* [DOCUMENT SECTION]
::::::::

The only thing of note is the output format. All Scikit-learn-based KTT models’ test methods are required to output a dictionary with at least four keys. The first one, targets, leads to the labels column. The second one, predictions, contains the model’s selected class names to be compared against targets. The third one, targets_b, is the same as the targets column but binarised (this can be easily done using sklearn’s own facilities). The last one is scores, which are the raw scores from the model before being argmaxed and matched back to label names.

In this implementation, we’ll also output a fifth key, called encodings. As we do not have a separate forward_with_features method as in the example PyTorch model, we chose to include such functionality into this method. Also, we will manually implement it here instead of using Pytorch’s AvgPool layers, just to keep things exclusively sklearn and numpy.

    def test(self, loader, return_encodings=False):
                # We need binarised targets for AU(PRC)
                    y_avg = preprocessing.label_binarize(
                    loader[1],
                    classes=self.pipeline.classes_
                )

::::::::

* [YOUR OBJECTIVE]
Repeat word for word the stretch of the passage on the test method's output format from "In this implementation, we’ll" through "sklearn and numpy.".

::::::::

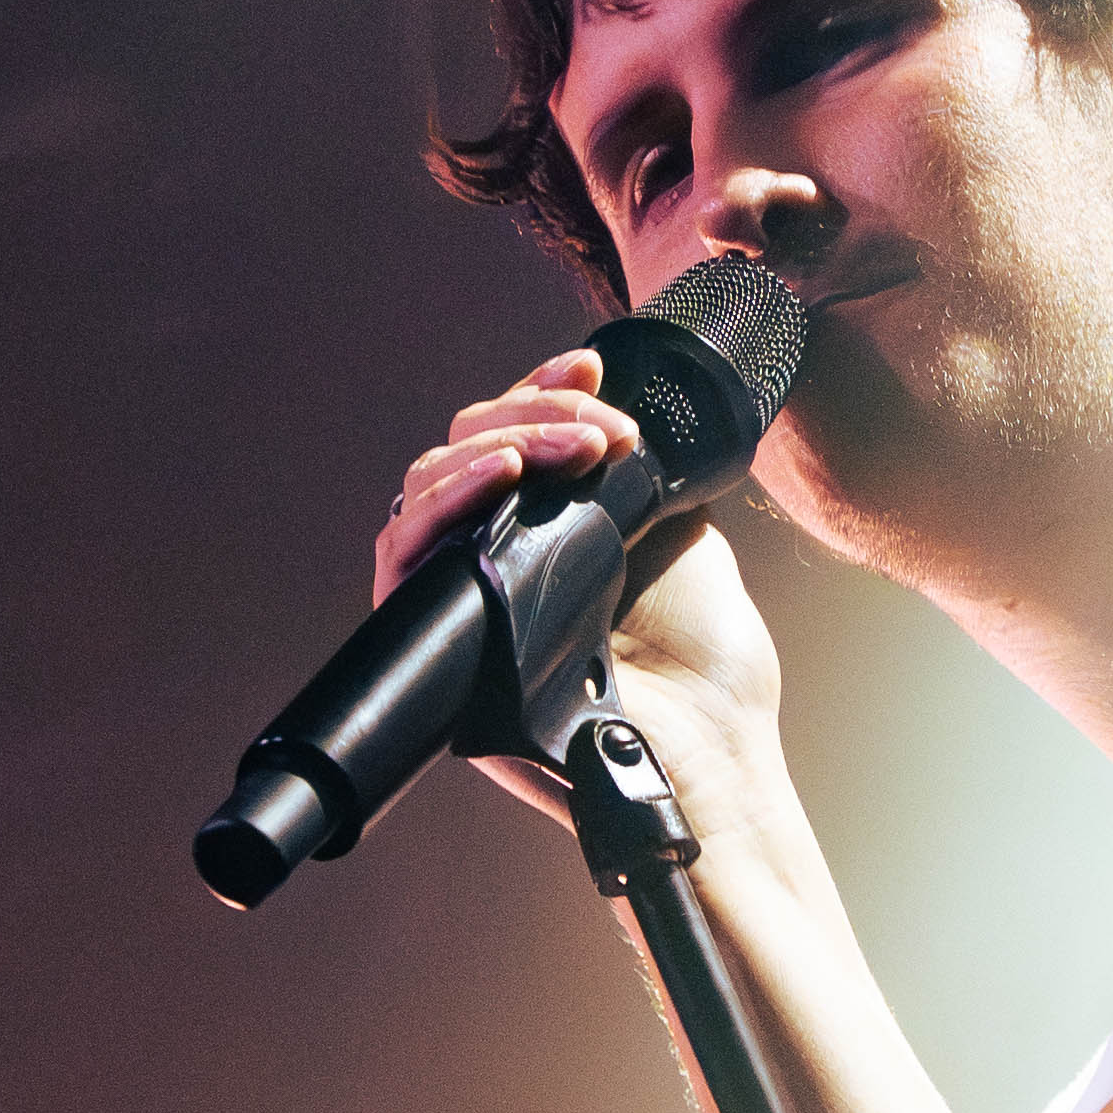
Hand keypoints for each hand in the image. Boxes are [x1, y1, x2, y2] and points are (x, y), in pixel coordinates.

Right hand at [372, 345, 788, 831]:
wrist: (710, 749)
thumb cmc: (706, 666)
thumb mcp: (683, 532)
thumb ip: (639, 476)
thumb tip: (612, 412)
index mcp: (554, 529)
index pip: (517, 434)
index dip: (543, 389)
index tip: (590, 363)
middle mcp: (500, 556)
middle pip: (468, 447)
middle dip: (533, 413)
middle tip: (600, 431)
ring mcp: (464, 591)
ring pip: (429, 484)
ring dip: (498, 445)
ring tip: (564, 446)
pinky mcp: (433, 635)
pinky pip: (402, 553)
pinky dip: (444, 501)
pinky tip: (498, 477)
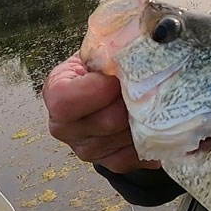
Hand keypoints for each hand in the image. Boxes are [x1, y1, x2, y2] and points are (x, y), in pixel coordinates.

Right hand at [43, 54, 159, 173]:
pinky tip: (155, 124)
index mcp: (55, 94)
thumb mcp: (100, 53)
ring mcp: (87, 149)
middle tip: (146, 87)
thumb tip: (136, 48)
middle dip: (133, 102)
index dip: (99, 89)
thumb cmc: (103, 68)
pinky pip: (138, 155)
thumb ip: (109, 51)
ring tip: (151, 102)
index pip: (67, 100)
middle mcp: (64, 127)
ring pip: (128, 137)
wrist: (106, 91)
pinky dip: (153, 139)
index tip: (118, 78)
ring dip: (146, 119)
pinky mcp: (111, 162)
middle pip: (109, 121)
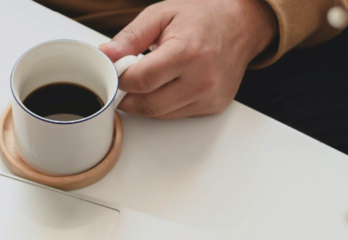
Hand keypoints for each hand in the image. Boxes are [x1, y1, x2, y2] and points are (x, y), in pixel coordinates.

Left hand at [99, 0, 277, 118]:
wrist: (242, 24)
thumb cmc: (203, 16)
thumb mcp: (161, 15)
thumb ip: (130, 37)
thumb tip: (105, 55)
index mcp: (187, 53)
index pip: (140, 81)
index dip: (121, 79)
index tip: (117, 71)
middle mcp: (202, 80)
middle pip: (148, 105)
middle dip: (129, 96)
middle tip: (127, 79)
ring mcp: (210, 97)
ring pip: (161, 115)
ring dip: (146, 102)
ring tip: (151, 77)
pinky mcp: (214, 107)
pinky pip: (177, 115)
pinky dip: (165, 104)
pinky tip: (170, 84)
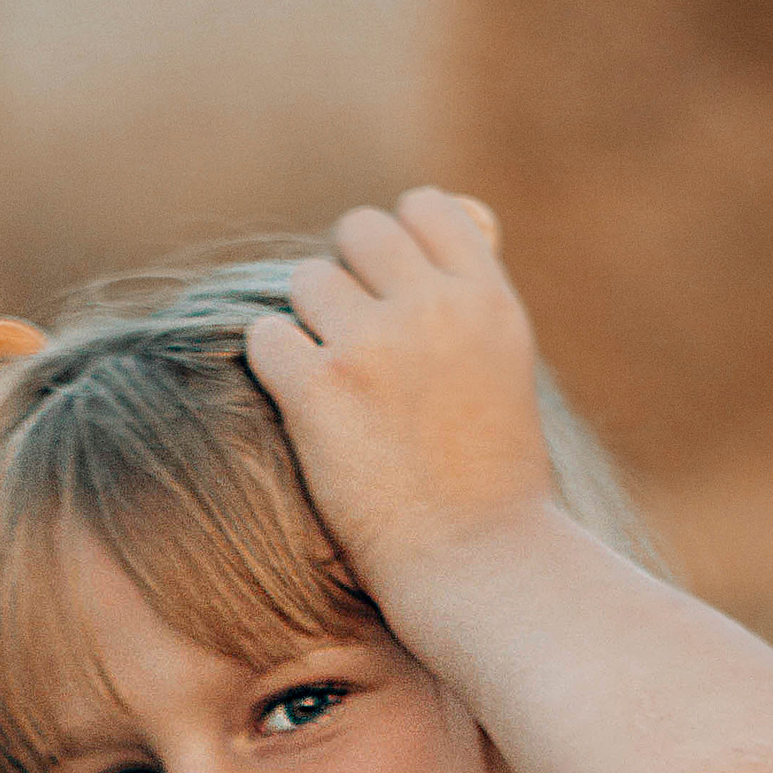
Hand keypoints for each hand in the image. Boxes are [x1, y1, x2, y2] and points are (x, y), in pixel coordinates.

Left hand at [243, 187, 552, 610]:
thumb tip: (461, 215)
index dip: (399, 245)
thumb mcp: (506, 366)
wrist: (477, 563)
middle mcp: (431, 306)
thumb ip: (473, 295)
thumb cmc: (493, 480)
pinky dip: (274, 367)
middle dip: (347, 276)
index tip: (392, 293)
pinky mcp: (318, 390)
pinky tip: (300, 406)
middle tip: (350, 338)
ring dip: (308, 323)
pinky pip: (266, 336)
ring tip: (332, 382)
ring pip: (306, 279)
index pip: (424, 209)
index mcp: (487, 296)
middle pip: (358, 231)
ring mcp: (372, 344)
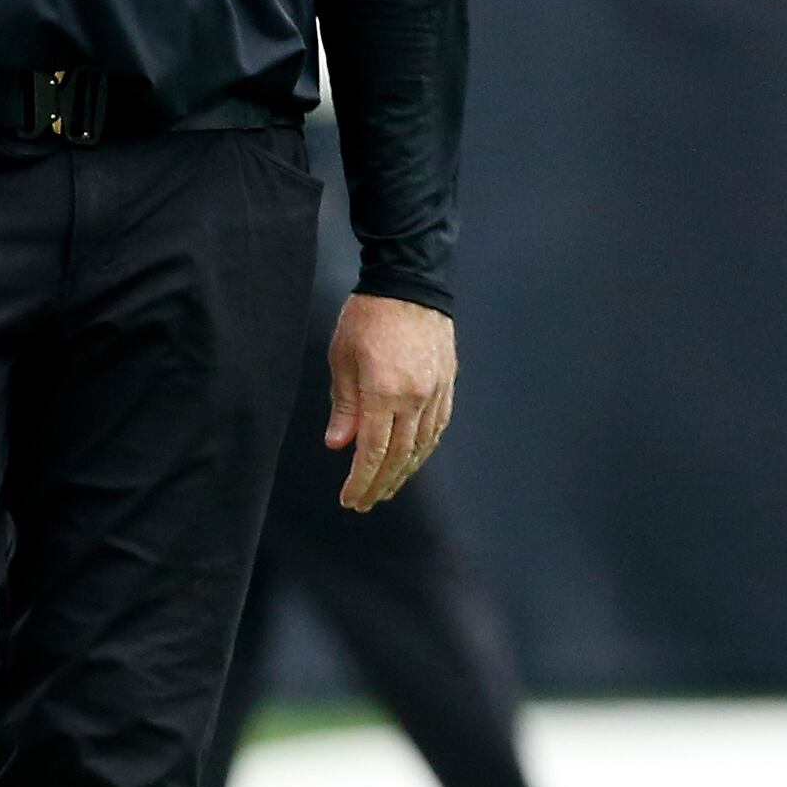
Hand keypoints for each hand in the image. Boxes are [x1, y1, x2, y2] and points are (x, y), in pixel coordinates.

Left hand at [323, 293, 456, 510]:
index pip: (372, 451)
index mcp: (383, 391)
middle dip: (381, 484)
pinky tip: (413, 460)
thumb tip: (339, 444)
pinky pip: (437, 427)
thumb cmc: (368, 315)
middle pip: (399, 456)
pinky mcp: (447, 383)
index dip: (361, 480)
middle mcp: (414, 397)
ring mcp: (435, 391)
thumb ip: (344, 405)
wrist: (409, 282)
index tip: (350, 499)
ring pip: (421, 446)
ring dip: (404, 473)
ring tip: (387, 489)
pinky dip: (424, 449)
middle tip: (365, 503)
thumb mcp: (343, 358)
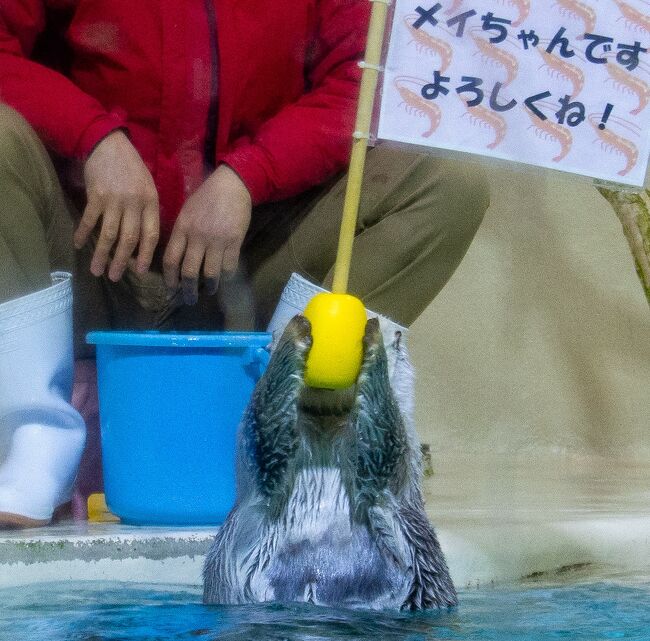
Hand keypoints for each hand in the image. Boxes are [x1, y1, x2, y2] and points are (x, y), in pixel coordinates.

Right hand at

::::::::

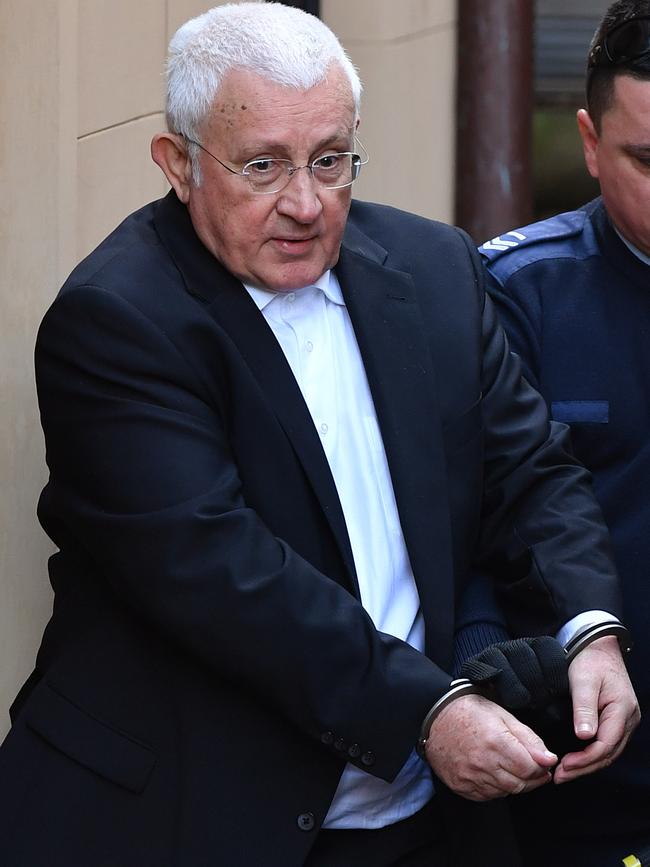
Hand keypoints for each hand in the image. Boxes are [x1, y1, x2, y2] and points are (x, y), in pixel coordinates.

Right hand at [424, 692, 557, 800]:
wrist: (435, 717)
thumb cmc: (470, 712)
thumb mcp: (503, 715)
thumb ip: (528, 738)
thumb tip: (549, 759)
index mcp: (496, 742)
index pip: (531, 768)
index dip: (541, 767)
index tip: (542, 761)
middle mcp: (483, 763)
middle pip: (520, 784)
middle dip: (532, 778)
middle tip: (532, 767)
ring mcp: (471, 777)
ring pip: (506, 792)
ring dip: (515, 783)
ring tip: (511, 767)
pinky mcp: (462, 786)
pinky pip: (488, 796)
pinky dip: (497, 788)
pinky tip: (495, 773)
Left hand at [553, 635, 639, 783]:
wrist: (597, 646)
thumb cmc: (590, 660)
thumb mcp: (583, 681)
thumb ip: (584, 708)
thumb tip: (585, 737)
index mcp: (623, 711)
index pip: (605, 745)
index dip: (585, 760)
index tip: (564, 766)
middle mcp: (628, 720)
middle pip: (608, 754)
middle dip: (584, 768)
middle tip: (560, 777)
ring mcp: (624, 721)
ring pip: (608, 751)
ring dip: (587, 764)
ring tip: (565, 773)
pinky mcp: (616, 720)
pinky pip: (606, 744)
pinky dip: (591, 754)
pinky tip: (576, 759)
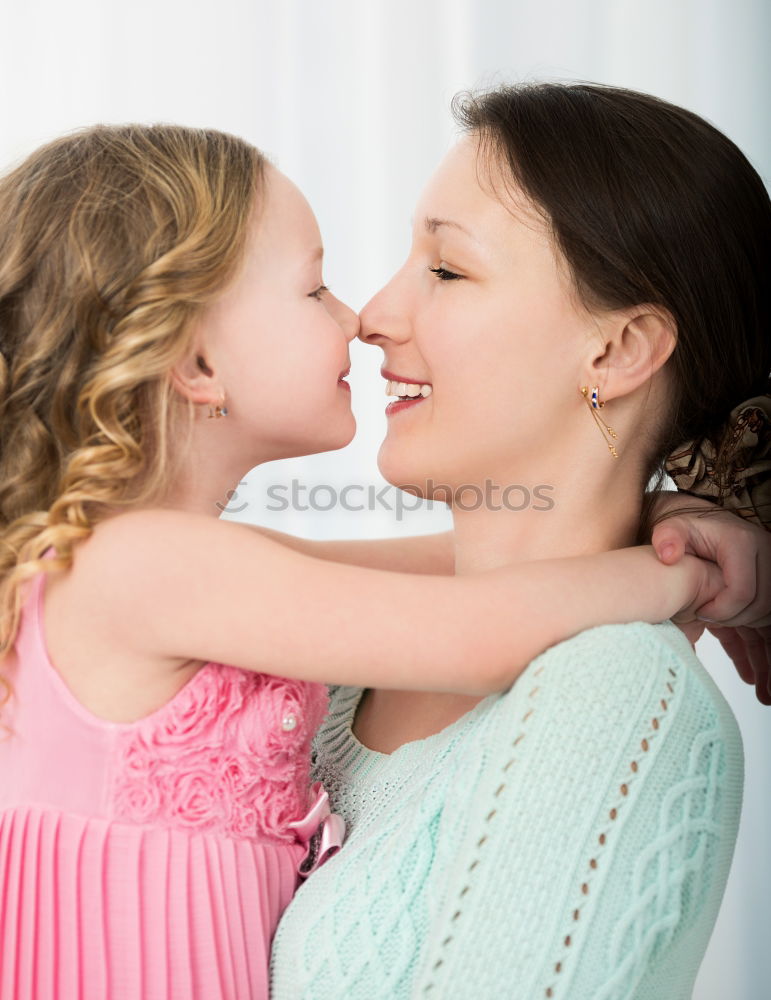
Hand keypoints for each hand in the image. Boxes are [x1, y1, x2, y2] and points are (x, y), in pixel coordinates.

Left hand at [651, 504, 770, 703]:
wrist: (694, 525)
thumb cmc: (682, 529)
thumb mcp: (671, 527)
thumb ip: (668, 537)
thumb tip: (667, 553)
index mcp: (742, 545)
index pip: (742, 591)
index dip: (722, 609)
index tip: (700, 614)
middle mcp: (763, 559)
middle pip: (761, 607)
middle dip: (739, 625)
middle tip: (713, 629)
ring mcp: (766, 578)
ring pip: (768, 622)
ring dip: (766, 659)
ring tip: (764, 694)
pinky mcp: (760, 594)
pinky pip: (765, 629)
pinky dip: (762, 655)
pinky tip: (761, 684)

::::::::

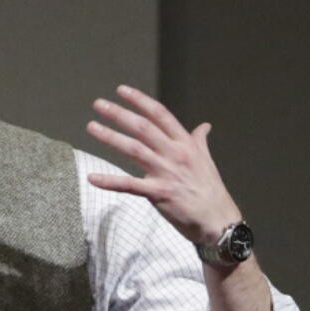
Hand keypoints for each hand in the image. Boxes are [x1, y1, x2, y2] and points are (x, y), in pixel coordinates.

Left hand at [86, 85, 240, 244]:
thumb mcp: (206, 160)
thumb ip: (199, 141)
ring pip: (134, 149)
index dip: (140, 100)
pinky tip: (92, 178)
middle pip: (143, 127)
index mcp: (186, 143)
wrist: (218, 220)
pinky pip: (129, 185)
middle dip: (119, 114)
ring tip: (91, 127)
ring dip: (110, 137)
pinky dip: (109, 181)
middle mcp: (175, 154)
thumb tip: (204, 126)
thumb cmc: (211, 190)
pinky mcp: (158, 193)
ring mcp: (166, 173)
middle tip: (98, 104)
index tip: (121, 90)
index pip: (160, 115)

::::::::

* [WRITTEN SOLUTION]
In this implementation, we’ll also output a fifth key, called encodings. As we do not have a separate forward_with_features method as in the example PyTorch model, we chose to include such functionality into this method. Also, we will manually implement it here instead of using Pytorch’s AvgPool layers, just to keep things exclusively sklearn and numpy.